Extracted material:
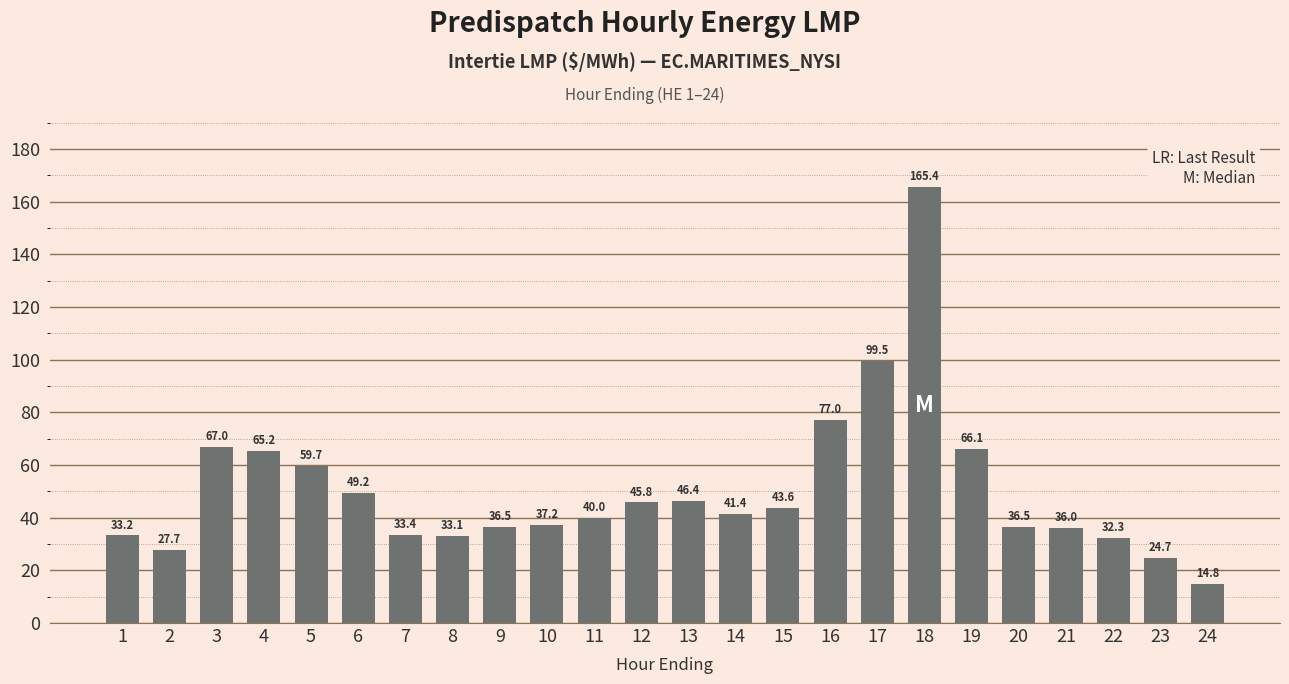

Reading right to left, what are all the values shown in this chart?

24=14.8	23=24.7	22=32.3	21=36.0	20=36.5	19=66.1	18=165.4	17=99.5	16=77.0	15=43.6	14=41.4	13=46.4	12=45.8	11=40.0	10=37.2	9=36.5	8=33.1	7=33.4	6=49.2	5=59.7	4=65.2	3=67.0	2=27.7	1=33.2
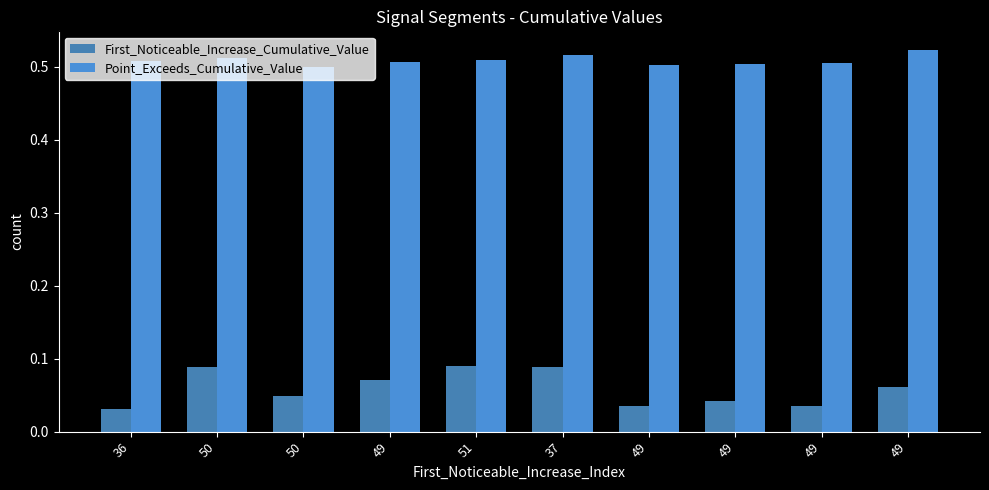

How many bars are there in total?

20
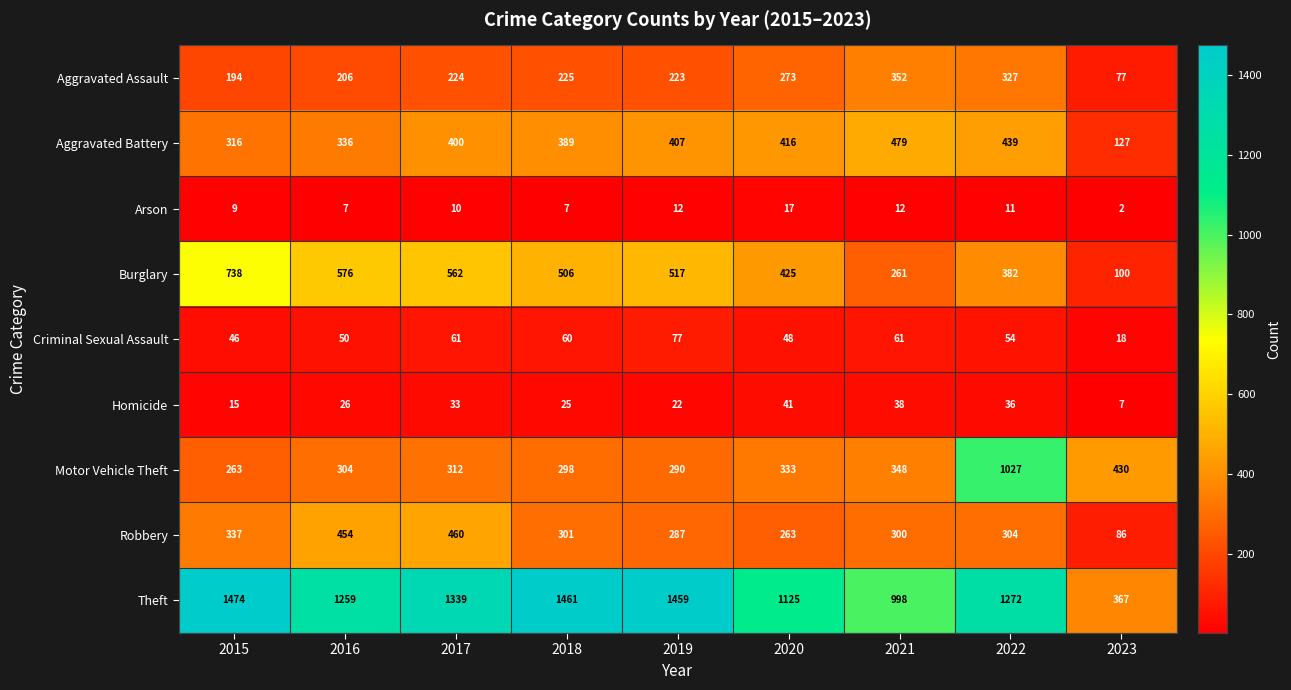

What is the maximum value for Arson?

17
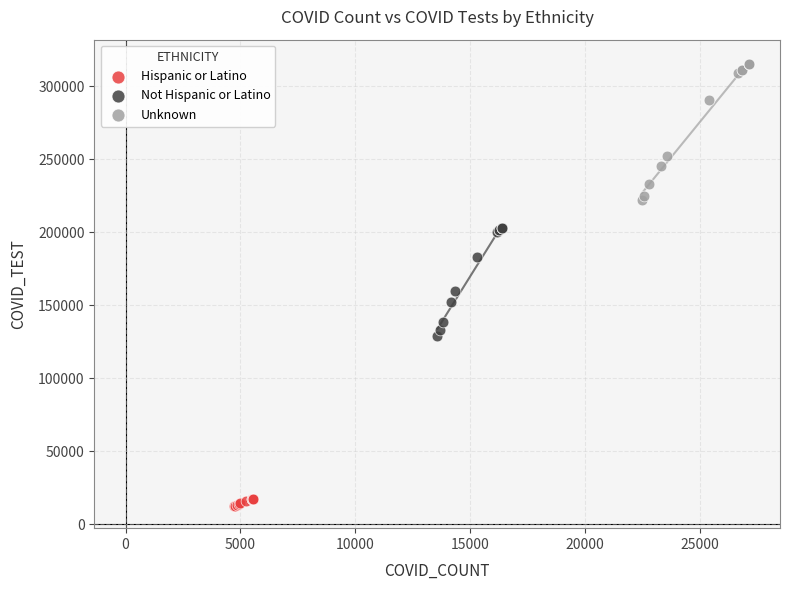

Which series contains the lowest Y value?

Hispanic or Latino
==
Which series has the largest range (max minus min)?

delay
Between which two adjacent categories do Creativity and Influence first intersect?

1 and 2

Activity:
Count the lines in the data above that contain the string "series", treating uppercase and lowercase as different. Reply with the number alone.

Final answer:
2